The charm of Tyler-Tallman Hall, upstairs at the Sloan Music Center, makes special events more special. A little walkway circles the room another flight above the stage, creating a courtyard ambiance that was perfect for the Davidson College production of Molière’s Scapin in 2008, one of the best student efforts I’ve seen in recent years. My only other experience with Tyler-Tallman was in 2005 during a Royal Shakespeare Company residency at Davidson when the great Rosemary Harris was one of the guest speakers. The Jon Nakamatsu recital, kicking off the 2012-13 Davidson College Concert Series, was the first musical event that I’d attended at Tyler-Tallman. My wife, Sue, and I were among the fortunate, since tickets to see the Van Cliburn gold medalist in a program of Rameau, Beethoven, and Schumann were all sold out. Moveable seats lined the balcony level only about halfway around the hall, so those who were discouraged by the “Sold Out” notices on the front door might have done well to persist.

Introducing Nakamatsu was Alan Black, longtime principal cellist of the Charlotte Symphony Orchestra and one the foremost proponents of chamber music in the Metrolina region. Black would return to join the pianist in Beethoven’s Cello Sonata No. 3 in A, but first came a rare opportunity to hear a suite of Rameau pieces composed for harpsichord, the Gavotte and Six Doubles, played on the modern keyboard. Transposed to the piano and slowed down, the Gavotte sounded meditative and soothing, shedding its usual tinkling cheerfulness. As it turned out, Nakamatsu wasn’t turning Rameau upside-down so much as creating a partition between the theme and the six variations that followed, similar to the aria and subsequent sections of Bach’s Goldberg Variations. Ensuing sections reminded us more vividly of the suite’s origin on the harpsichord, the first variation playful with hints of the baroque instrument’s rigidity. Another movement had a march-like merriment with a rich Chopinesque baseline, and yet another variation actually swung. A rapid-fire treble barrage over a simple baseline was followed by a fast-paced march over a more fluid, loping bass. Nodding again toward the Goldbergs, Nakamatsu didn’t end the suite there; he circled back to the Gavotte, a little more fevered at first, but that much more relaxed at the close.

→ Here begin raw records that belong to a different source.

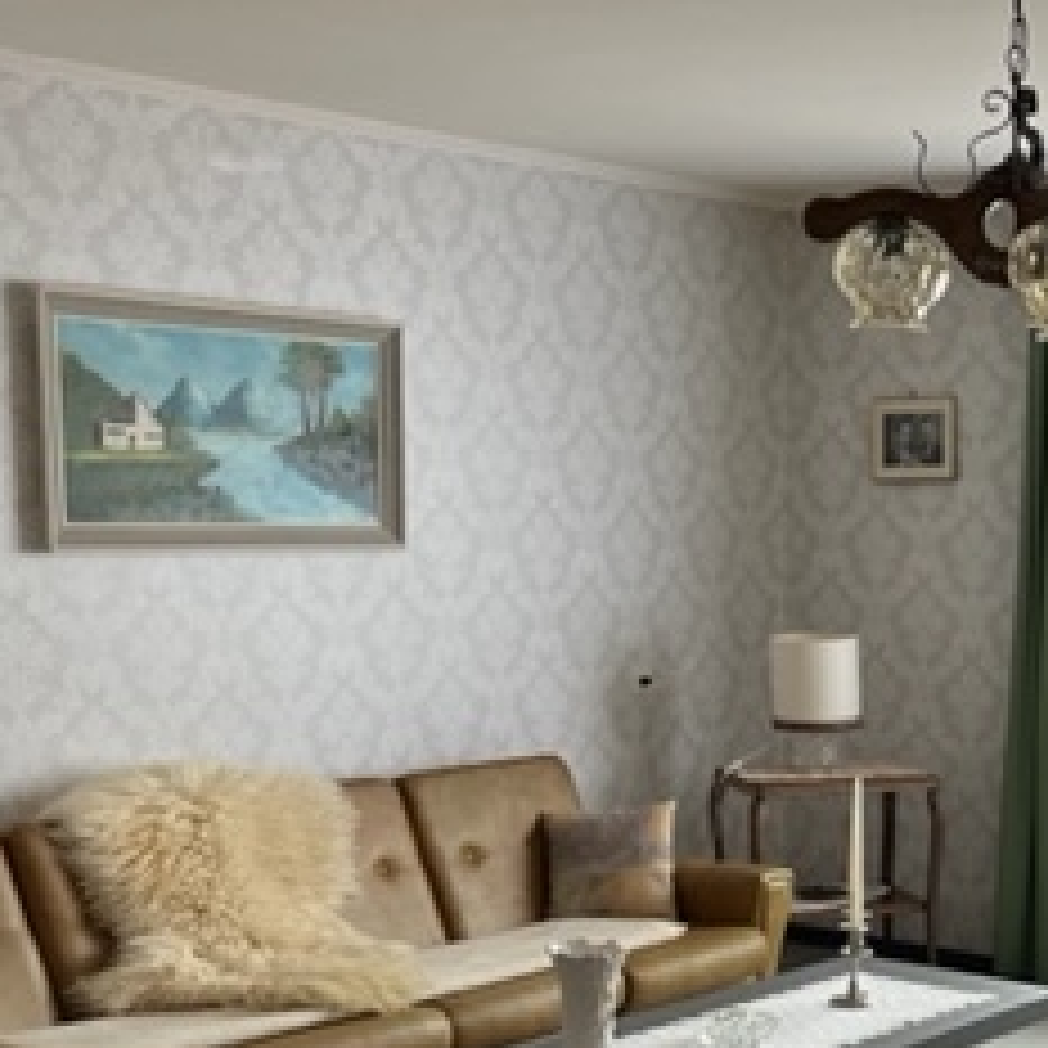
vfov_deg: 26.8
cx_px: 963
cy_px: 846
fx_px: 2158
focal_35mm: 63
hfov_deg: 26.3
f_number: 1.6
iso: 125
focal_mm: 5.1
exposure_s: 1/121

The piano sound seemed a perfect fit for the hall, and Nakamatsu’s exquisite tone was particularly telling on the Gavotte, perhaps the best of all reasons to reprise it. But the Tyler-Tallman wasn’t quite so kind to Black’s cello when he returned with the pianist to play the Beethoven sonata. Black didn’t quite match Nakamatsu’s tonal beauty – nor that of the recordings I’ve enjoyed over the years – but more disturbingly, the balance of power was disproportionately in favor of the keyboard behind him. From the first brooding moments of the opening allegro, when the cello should swell to meet the first entrance of the piano, that satisfying parity was missing. In the dialogues that followed, Black receded nicely enough into the background when Nakamatsu had the lead, but when the cellist was supposed to hold the reins, his leadership seemed under dispute. The middle movements were more successful. Black’s somewhat abrasive tone was hardly a liability in the quirky, sprightly Scherzo, and his statement of the Andante cantabile melody was gorgeous. Tone and volume thinned out noticeably in the closing Allegro vivace, but he was still more assertive and forceful here than he had been in the opening movement.

Nakamatsu returned to the stage after intermission and gave us a personable introduction to Schumann’s early Carnaval: Scènes mignonnes that described what we were about to hear and the place of these 21 vignettes in the composer’s career. Since Schumann’s music is often associated with the brooding, troubled, and unstable man he became in later years, the informative intro removed any preconceptions that may have stood in the way of grasping the thrust of this sunny, playful, and even lampooning work. As a result, the opening Préambule, marked as “Quasi maestoso,” came across more as comical bombast than a bloated longhair rant, and the ensuing Pierrot registered as innocently frolicsome instead of a maudlin, decadent portrait. Even the stormy Florestan vignette had glints of playfulness in Nakamatsu’s hands. Only the Eusebius had a rueful tone, reminiscent of Chopin’s “Les Adieux.” Prevailing tempos were quick and quicker, with occasional outbreaks of histrionics until we reached the strange conclusion that the pianist had prepared us for in his introductory remarks, the “Marche des ‘Davidsbündler’ contre les Philistins.” The three-beat march was indeed a triumph of ungainliness. At the evening’s end, the customary concert experience was somewhat flipped. Instead of a profound closing work followed by a lighter encore, the applause that showered upon the humorous Schumann cavalcade was rewarded with the Andante movement from Rachmaninoff’s Cello Sonata – an encore highlighted by Black’s richest, most soulful playing of the night.